Is there something most people don’t know about you (a little-known fun fact)?

I majored in political science in college, and my Master's Degree is technically in "Multimedia Engineering," but really that means I studied electronic music. So I'm an analyst who trained (and worked in) politics and music.

But it turns out that's not actually that rare. Well, maybe that specific combo is, but some of the best analysts I've ever worked with trained as roboticists and molecular biologists and psychologists and economists and manufacturing engineers.

Mastering the technical parts of analysis – how to run a regression or evaluate a decision tree's performance or write a SQL query – is critical, but many of those skills are taught in lots of different disciplines. And I don't think there's any one discipline that covers all of them, so no matter what, you end up learning some of them yourself or on the job.

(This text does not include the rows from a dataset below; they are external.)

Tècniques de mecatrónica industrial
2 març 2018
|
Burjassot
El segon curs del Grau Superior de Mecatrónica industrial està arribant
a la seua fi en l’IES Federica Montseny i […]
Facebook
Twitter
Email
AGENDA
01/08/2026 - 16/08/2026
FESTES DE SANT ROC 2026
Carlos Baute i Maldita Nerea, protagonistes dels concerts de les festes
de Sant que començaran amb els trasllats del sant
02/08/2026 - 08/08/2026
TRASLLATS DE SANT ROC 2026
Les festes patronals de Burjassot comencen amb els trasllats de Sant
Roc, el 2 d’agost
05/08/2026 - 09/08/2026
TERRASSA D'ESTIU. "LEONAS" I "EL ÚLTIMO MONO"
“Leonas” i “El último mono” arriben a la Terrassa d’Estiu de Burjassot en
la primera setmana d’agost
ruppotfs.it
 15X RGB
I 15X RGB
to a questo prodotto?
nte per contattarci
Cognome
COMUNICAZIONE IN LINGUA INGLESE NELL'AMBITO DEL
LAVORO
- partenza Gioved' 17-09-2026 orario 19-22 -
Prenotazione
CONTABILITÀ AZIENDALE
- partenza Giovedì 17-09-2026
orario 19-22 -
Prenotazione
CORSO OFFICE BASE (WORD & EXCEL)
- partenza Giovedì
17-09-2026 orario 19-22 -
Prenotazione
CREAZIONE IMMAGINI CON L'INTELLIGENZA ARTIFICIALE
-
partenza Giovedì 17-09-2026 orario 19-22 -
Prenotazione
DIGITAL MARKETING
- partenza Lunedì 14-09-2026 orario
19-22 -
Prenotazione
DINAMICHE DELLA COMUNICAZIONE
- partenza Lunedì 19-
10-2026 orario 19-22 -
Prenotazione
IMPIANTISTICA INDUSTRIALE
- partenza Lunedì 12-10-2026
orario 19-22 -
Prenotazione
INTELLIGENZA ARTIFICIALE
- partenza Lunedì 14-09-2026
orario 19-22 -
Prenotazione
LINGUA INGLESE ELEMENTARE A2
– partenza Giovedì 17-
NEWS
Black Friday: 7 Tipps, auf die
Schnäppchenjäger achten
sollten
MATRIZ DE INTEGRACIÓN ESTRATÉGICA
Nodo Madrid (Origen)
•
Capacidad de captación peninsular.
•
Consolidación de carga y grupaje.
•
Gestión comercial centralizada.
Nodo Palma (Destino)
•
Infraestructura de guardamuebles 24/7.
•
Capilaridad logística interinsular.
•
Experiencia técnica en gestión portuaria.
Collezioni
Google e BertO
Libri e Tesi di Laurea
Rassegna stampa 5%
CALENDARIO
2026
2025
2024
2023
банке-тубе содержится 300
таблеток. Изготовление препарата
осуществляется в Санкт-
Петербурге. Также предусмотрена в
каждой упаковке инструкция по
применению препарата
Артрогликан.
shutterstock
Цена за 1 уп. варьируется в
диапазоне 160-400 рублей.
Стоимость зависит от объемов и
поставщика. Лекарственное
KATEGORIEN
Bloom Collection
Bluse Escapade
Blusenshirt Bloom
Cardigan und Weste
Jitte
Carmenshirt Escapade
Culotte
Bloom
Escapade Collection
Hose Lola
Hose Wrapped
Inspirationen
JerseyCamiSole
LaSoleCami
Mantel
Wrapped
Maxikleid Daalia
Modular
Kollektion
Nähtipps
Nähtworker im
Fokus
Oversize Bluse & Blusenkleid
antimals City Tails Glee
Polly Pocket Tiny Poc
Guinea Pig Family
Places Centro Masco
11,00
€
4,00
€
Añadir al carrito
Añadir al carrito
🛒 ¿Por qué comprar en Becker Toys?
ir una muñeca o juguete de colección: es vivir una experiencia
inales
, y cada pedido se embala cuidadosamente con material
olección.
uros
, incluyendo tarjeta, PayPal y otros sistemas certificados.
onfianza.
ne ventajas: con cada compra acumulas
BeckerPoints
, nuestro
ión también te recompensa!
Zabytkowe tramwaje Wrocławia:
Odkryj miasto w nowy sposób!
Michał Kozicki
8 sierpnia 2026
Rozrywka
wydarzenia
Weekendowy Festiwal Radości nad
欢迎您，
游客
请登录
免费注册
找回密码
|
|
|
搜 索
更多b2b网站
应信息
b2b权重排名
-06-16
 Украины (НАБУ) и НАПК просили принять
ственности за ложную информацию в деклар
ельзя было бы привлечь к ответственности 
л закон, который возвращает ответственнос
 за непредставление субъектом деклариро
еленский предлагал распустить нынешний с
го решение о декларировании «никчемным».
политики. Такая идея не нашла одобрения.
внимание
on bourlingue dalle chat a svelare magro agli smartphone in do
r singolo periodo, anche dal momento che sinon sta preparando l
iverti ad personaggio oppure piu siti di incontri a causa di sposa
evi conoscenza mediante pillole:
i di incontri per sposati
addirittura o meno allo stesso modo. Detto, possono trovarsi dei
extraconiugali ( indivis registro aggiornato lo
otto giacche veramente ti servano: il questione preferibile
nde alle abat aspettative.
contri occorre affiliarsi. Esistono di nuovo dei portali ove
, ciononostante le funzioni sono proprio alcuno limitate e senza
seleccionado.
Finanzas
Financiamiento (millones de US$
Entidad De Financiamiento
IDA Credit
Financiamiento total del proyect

But the things that make someone a truly great analyst – skepticism, critical thinking, a logical mind, numeracy, creativity and an ability to translate business problems into analytic ones – aren't learned in school. And they're certainly not restricted to economists and engineers.

So, on behalf of music/political science majors (and people with interesting backgrounds of all kinds), I'll just put in my plea for people to have an open mind about what a great analysts' background looks like.